**EXERCISE:** Look through the listing and locate every line containing the word "ring"; copy those lines.

:: RECORDED DATA

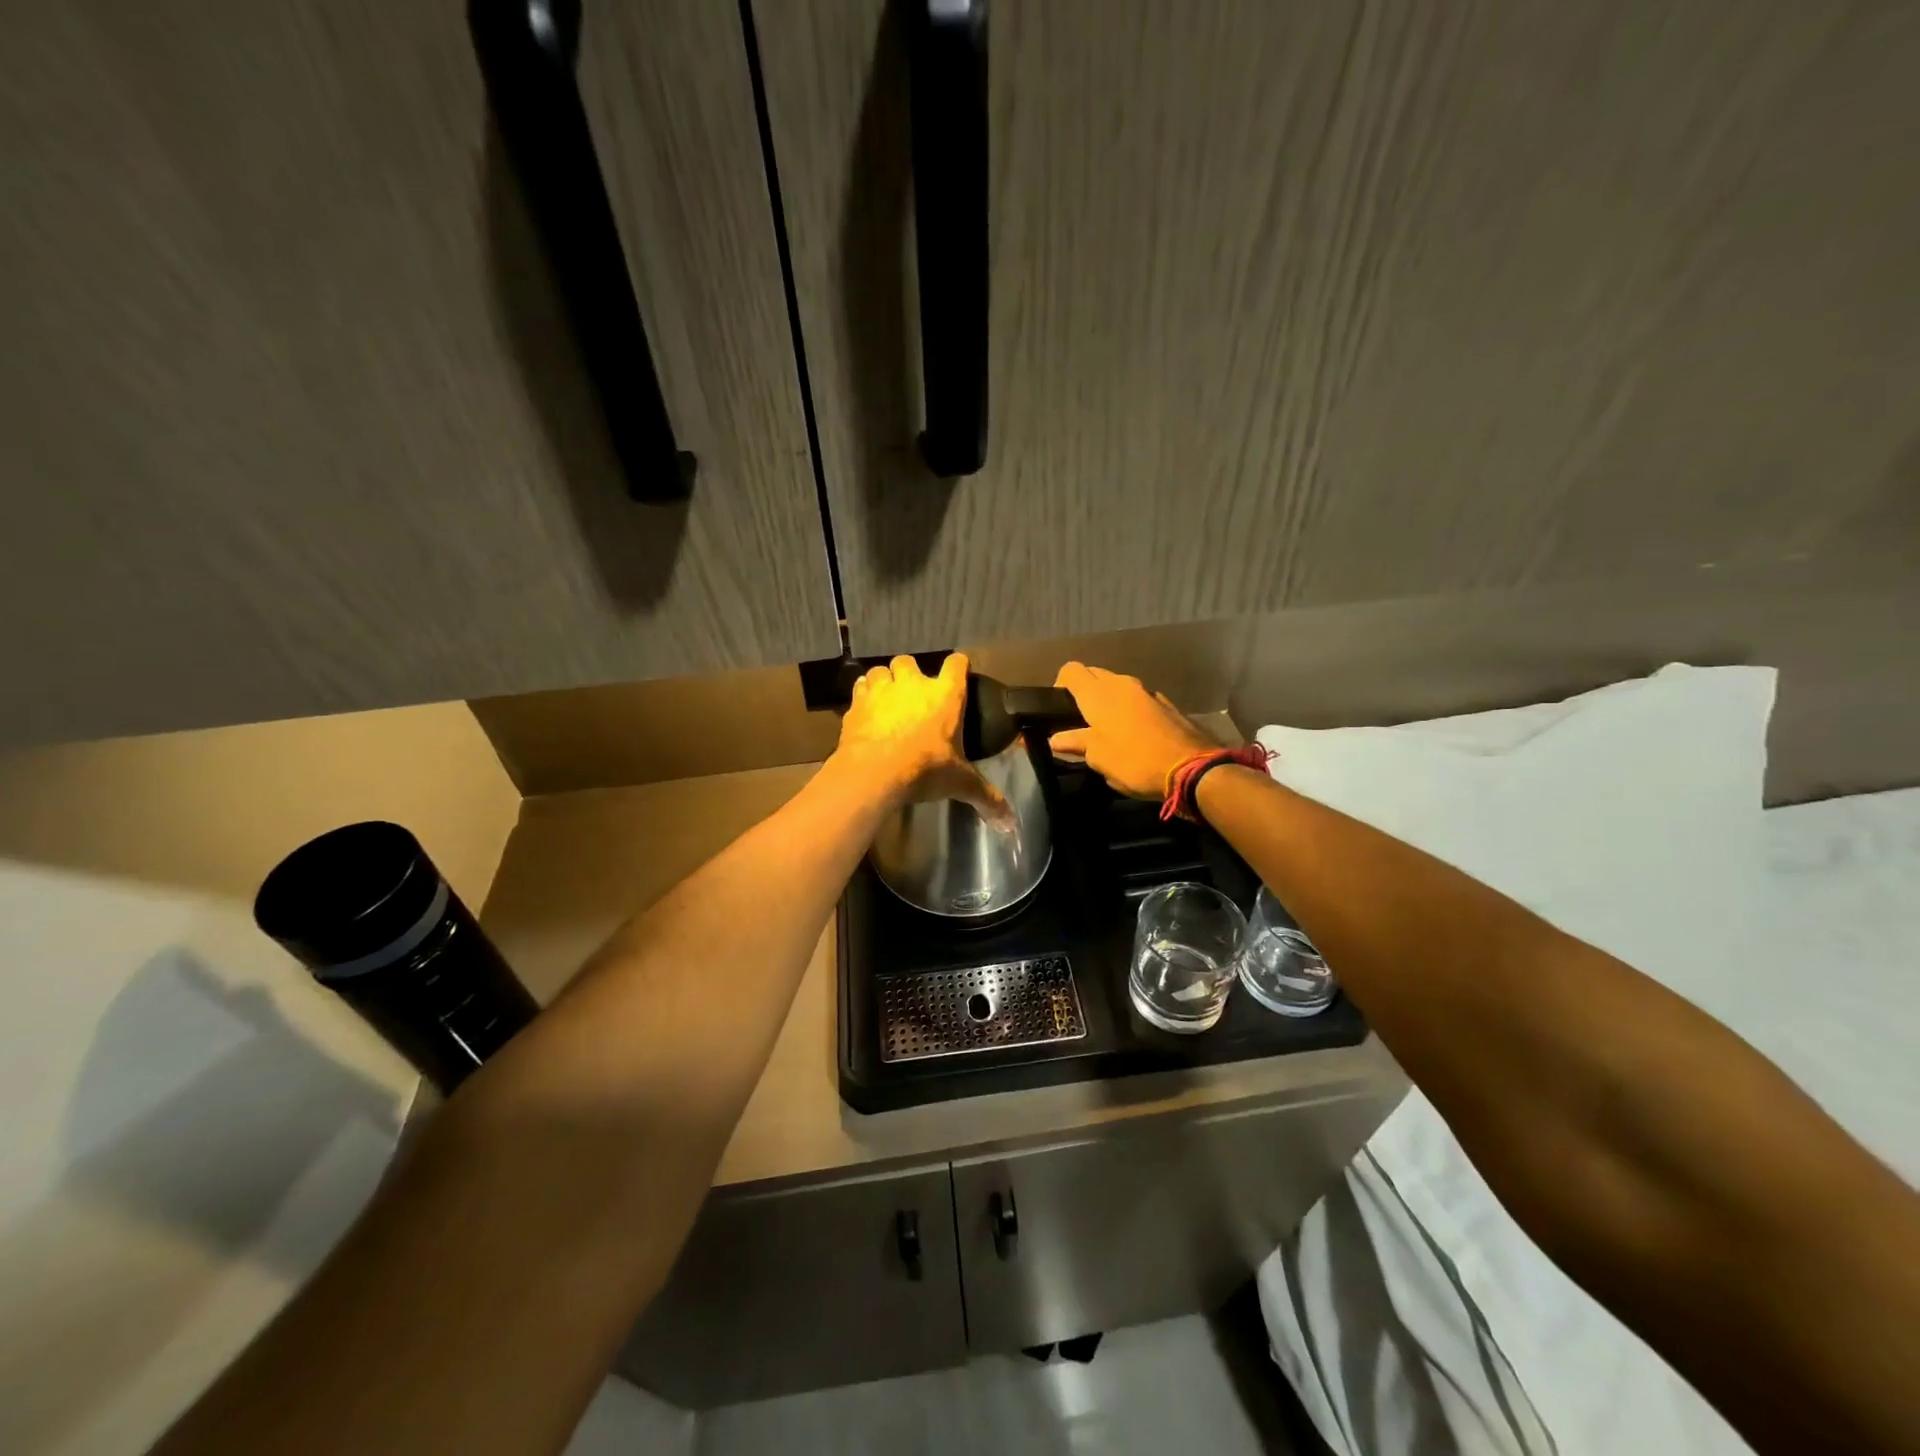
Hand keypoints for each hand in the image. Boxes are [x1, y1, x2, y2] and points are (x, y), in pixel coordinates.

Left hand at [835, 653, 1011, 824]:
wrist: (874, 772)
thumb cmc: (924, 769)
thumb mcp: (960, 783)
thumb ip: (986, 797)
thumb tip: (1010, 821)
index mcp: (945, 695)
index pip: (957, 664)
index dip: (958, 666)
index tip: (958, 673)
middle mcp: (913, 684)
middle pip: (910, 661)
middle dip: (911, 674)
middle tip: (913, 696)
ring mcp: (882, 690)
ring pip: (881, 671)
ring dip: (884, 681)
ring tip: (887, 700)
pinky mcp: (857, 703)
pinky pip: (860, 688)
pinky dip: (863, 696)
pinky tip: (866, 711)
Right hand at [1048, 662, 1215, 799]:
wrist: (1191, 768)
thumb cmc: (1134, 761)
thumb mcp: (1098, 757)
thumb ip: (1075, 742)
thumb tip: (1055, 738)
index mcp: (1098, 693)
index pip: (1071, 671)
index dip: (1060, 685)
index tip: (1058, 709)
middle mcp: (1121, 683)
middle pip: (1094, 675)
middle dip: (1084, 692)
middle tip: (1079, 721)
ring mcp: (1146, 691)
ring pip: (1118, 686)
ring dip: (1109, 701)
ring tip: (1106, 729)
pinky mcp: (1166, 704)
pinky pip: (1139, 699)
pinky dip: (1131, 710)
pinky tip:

::::

**RESULT:**
ring mcp: (882, 690)
ring pip: (881, 671)
ring dip: (884, 681)
ring tip: (887, 700)
ring mcp: (1146, 691)
ring pip: (1118, 686)
ring dip: (1109, 701)
ring tip: (1106, 729)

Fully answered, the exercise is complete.